Before creation made the incomprehensibly large and the incomprehensibly small and the incomprehensibly fast, the love that governs the Land of the Trinity chose that the Trinity would some day stoop down into this tiny corner of a garden-variety galaxy of a universe whose scope is beyond comprehension and experience man’s extremities,

The Pastoral Center of Gravity
Psalm 33:10-11 frames all we’ve read and seen in these memorable words:
The LORD foils the plans of the nations;
he thwarts the purposes of the peoples.
But the plans of the LORD stand firm forever,
the purposes of his heart through all generations.
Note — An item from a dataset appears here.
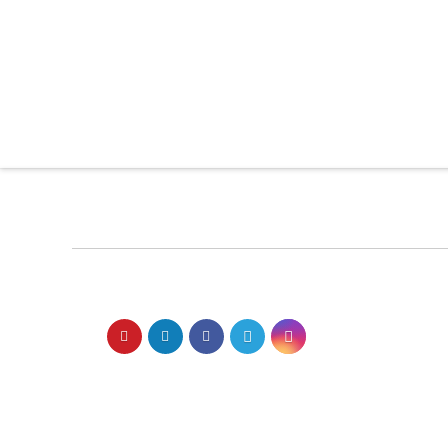
ما را دنبال کنید در شبکه های اجتماعی :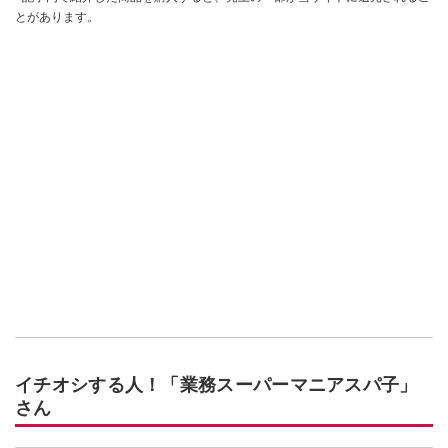
とがあります。
イチオシする人！「業務スーパーマニアスパ子」
さん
The purposes of his heart came to fruition. Galatians 4:4 says: But when the time had fully come, God sent his Son, born of a woman, born under law. We call that event Christmas. All we’ve read today interprets Christmas as the unique fruition of God’s purpose, which He formed long before He formed the universe.

Today is the second Sunday in Advent in the Christian calendar. On this day millions of Christians around the world offer the following prayer every year.

“Blessed Lord, who has caused all holy Scriptures to be written for our learning; Grant that we may in such wise hear them, read, mark, learn, and inwardly digest them, that by patience, and comfort of thy holy Word, we may embrace, and ever hold fast the blessed hope of everlasting life, which thou hast given us in our Saviour, Jesus Christ.”

Life is a mystery. No one has ever seen life at any time. We see only the tell-tale signs of life. We see a child going about his day with boundless energy, and we say, “He’s full of life.” But we don’t see life. We see the child as he never sits still, asks all the questions there are, and threatens to eat us out of house and home. 

Eternal life is a mystery. No one has ever seen eternal life at any time. We see only the tell-tale signs of that life. The splendor of creation – the very small, the very large, and the very personal – signals its presence. In Scripture and right down in the jungle of life we see intimations of plans that stand firm forever, and they signal the presence of eternal life.

Our small lives have been caught up in God’s great purpose. In Israel and in the Church we learn to see the significance of that great purpose for our small lives. Within the Church the true meaning of Christmas reveals how that purpose brought the human story to its climax and prepares the human story for its glorious consummation.

The life of a nation or even of a civilization what’s small; the kingdom of God is what’s big. As we go about our Christmas shopping and see the lights and hear the sounds of Christmas and feel the chill of a December morning, let’s stop at times and remember their origins before the foundation of the world. Let’s remember the heart of love in the Land of the Trinity and how, when the time was ripe, that Love stooped down in Bethlehem to make us great (Psalm 18:35); and let us thank God that in union with Jesus Christ we have been given an eternal significance that neither death nor life, neither angels nor demons, neither the present nor the future, nor any powers, neither height nor depth, nor anything else in all creation can nullify.

So, joy to the world, the Lord is come. Let earth receive her King. Let every heart prepare Him room, and heaven and nature sing.